Il ressort en effet de la récente enquête publiée par l’association Test Achats dans l’édition de septembre 2005 qu’en matière de réduction de la vitesse, outre les radars préventifs et les plaques de signalisation du « 30 à l’heure », rien ne remplacera jamais en termes d’efficacité une transformation concrète et visible de la voirie : « Pour tirer tous les avantages d’une telle zone, il faut évidemment qu’elle soit aménagée de façon à ce que la limitation soit effectivement respectée. Une longue rue toute droite sans aménagements pour limiter la vitesse ne restera qu’une zone 30 théorique.

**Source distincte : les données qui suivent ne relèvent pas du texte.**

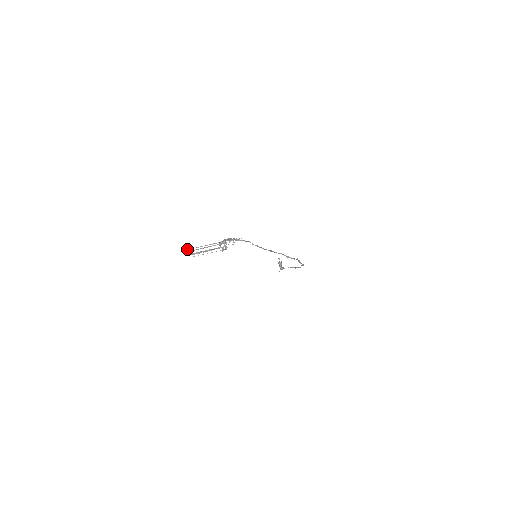
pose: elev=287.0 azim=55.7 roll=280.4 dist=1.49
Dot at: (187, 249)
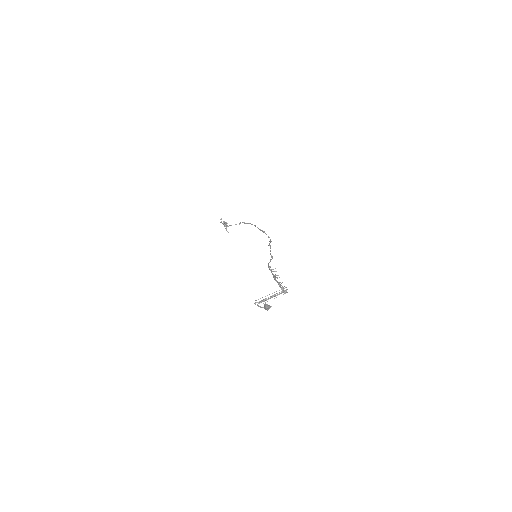
Dot at: (269, 308)
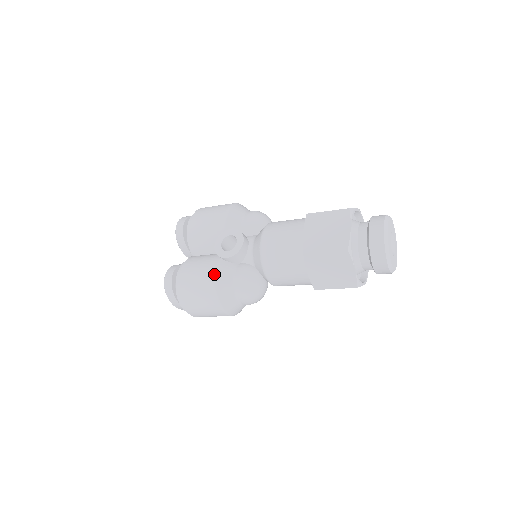
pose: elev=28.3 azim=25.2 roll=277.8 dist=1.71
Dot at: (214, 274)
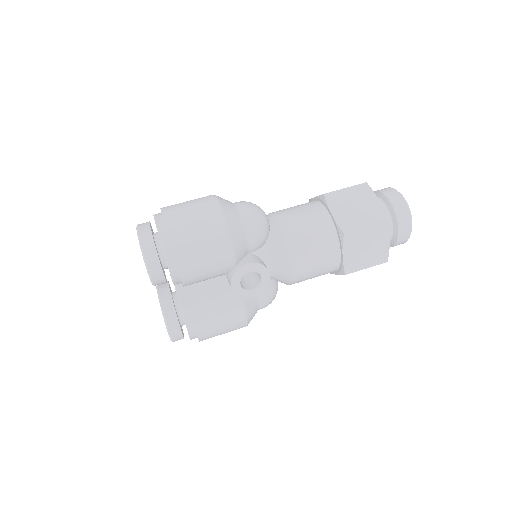
Dot at: (244, 316)
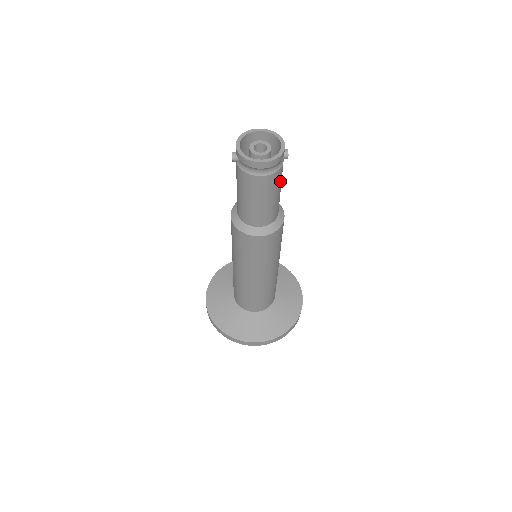
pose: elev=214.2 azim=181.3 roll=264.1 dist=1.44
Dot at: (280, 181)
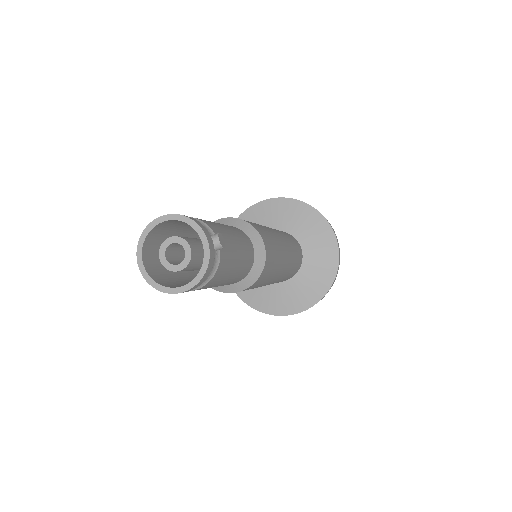
Dot at: (230, 261)
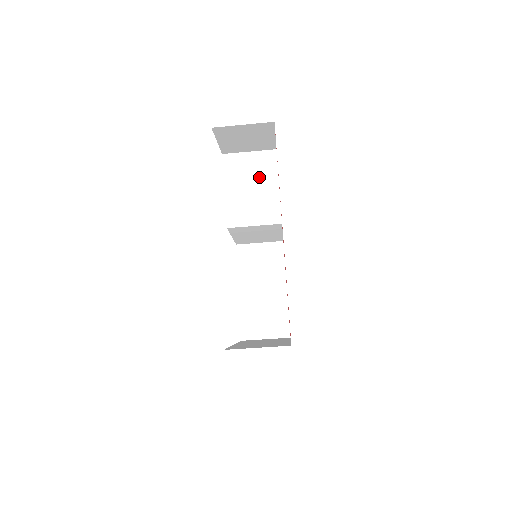
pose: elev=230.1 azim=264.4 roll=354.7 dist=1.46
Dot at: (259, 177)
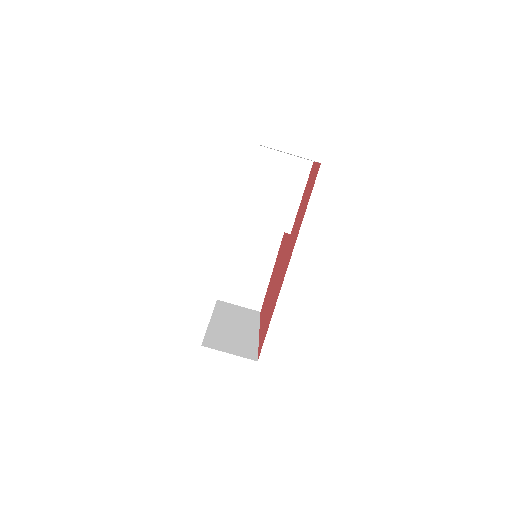
Dot at: (286, 182)
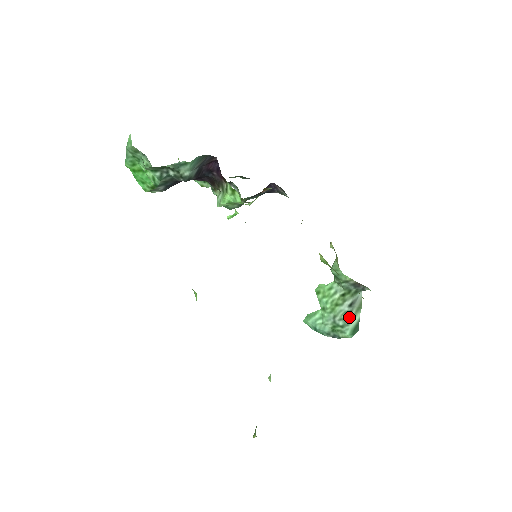
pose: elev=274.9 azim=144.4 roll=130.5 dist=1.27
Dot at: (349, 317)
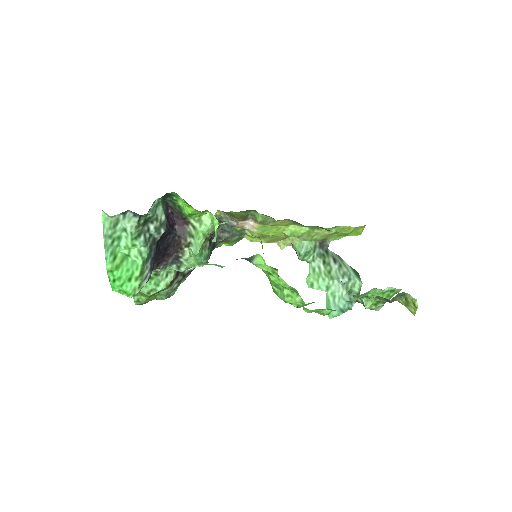
Dot at: (344, 269)
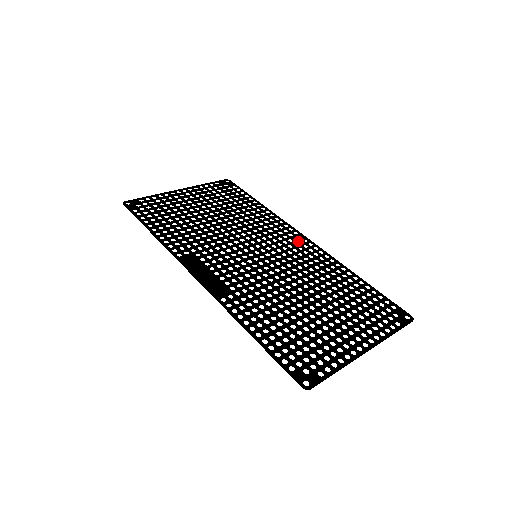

D’autres infrastructures sont nécessaires, notamment des rétrécissements de la voie, des casse-vitesse, des chicanes (…) Comme trop souvent constaté, rien ne sert d’imposer des panneaux de limitation de vitesse sans concevoir et aménager les infrastructures pour forcer les automobilistes à réellement ralentir ».

En l’absence de telles modifications significatives, il y a fort à parier que l’on aura encore longtemps à subir, entre autres, toutes les pétarades indésirables de ces grosses cylindrées qui traversent fréquemment notre village en donnant l’impression aux malheureux résidents que leurs conducteurs confondent l’axe routier qui relie Genappe à Court-Saint-Etienne avec une extension du circuit de Francorchamps.

Car en matière de vitesse, la problématique de la sécurité va de pair avec celle de la convivialité, celle que ne semblent pas connaître tous ceux qui passent « à fond la caisse », en se moquant éperdument de la tranquillité de votre promenade, de votre jardinage du week-end, ou de la quiétude de votre sieste sur la terrasse.

Si la quasi « devise » du Cercle des Amis de notre localité est que l’on « n’habite pas Bousval par hasard », peut-être devrait-on ajouter qu’il faudrait tout mettre en œuvre pour que l’on continue à y rester « par plaisir »…

Texte : D VANESPEN

Paru dans le "Bousvalien" du mois de décembre 2005.